VORGEGEBENER TEXT:

=-=-=-=-=

Washington hatte das Glück, einen Privatarzt und eine erstklassige Krankenversicherung zu haben. Kurz darauf wurden Röntgenaufnahmen an seiner Wirbelsäule angefertigt, die eine Läsion zeigten. Er wurde an einen Onkologen überwiesen, der einen bösartigen Tumor diagnostizierte. Eine anschließende Biopsie und Bluttests bestätigten die Diagnose eines multiplen Myeloms.
Washington unterzog sich wochenlang einer hochdosierten Chemotherapie, gefolgt von einer autologen Stammzelltransplantation, bei der seine eigenen Stammzellen zur Regeneration gesunder Blutzellen in seinem Körper verwendet wurden. Es war ein kräftezehrender Prozess, der ihm letztendlich vollständige Genesung ermöglichte. In den folgenden Jahren wurde er von seinen Ärzten engmaschig überwacht, unter anderem durch eine jährliche Knochenmarkbiopsie.

=-=-=-=-=

Zeilen aus einer Sammlung:

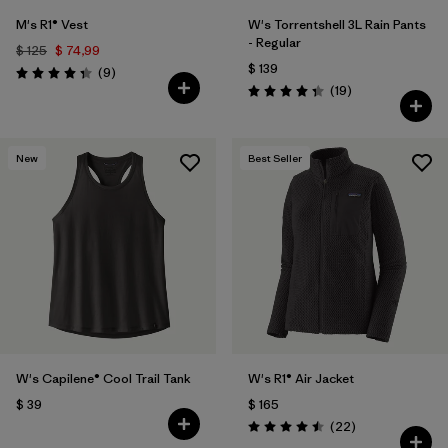
M's R1® Vest
W's Torrentshell 3L Rain Pants
- Regular
$ 125
$ 74,99
$ 139
Comentarios
(9
)
Valoración: 4.3 / 5
Comentarios
(19
)
Valoración: 4.4 / 5
New
Best Seller
W's Capilene® Cool Trail Tank
W's R1® Air Jacket
$ 39
$ 165
Comentarios
(22
)
Valoración: 4.5 / 5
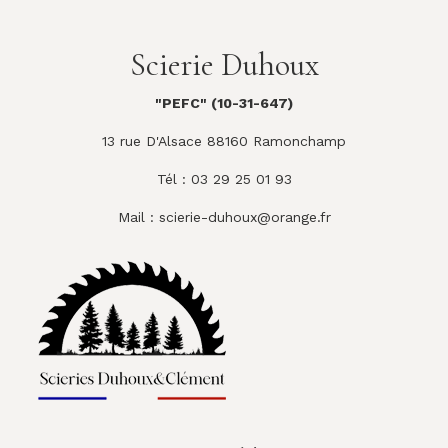
Scierie Duhoux
"PEFC" (10-31-647)
13 rue D'Alsace 88160 Ramonchamp
Tél : 03 29 25 01 93
Mail :
scierie-duhoux@orange.fr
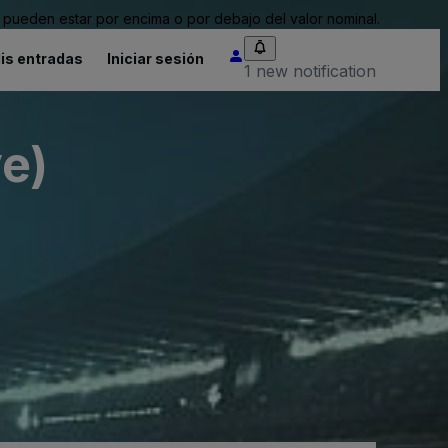
pueden estar por encima o por debajo del valor nominal.
is entradas
Iniciar sesión
1 new notification
e)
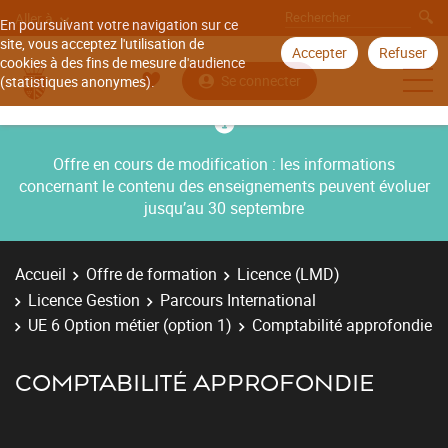
Aller à
En poursuivant votre navigation sur ce
site, vous acceptez l'utilisation de
Accepter
Refuser
cookies à des fins de mesure d'audience
Se connecter
(statistiques anonymes).
Offre en cours de modification : les informations
concernant le contenu des enseignements peuvent évoluer
jusqu’au 30 septembre
Accueil
Offre de formation
Licence (LMD)
Licence Gestion
Parcours International
UE 6 Option métier (option 1)
Comptabilité approfondie
COMPTABILITÉ APPROFONDIE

=-=-=-=-=

ZIEL DER ÜBUNG:
Beantworte diese Fragen zum Text über Washingtons Erkrankung:
1. Mit welchen Aufnahmen wurde die Läsion an der Wirbelsäule sichtbar?
2. Welche Diagnose bestätigten die Biopsie und die Bluttests?
3. Welche Untersuchung fand in den folgenden Jahren jährlich statt?

LÖSUNG DER ÜBUNG:
1. Mit Röntgenaufnahmen
2. Ein multiples Myelom
3. Eine Knochenmarkbiopsie